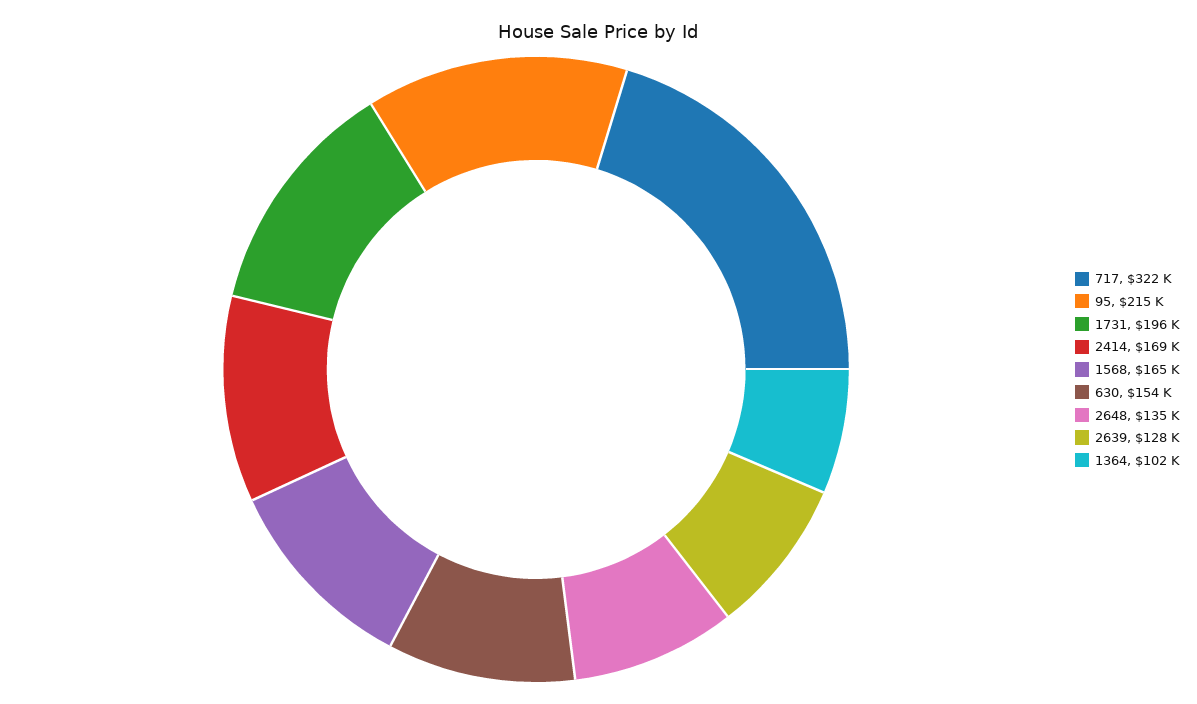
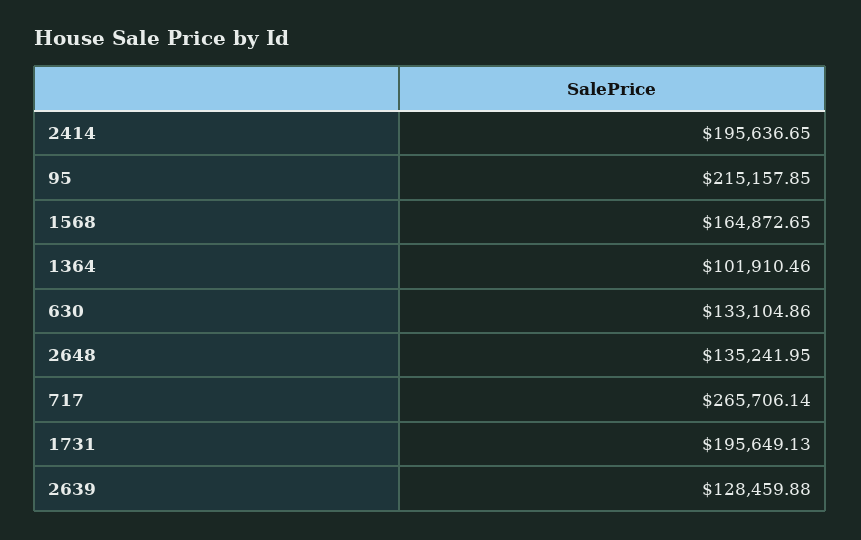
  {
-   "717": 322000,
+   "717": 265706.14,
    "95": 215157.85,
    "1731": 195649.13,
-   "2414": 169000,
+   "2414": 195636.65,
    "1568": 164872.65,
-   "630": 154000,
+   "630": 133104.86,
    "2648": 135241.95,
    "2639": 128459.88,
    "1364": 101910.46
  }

═══

Repeat each record exactly, with the pictures left out.

  {
-   "717": 322000,
+   "717": 265706.14,
    "95": 215157.85,
    "1731": 195649.13,
-   "2414": 169000,
+   "2414": 195636.65,
    "1568": 164872.65,
-   "630": 154000,
+   "630": 133104.86,
    "2648": 135241.95,
    "2639": 128459.88,
    "1364": 101910.46
  }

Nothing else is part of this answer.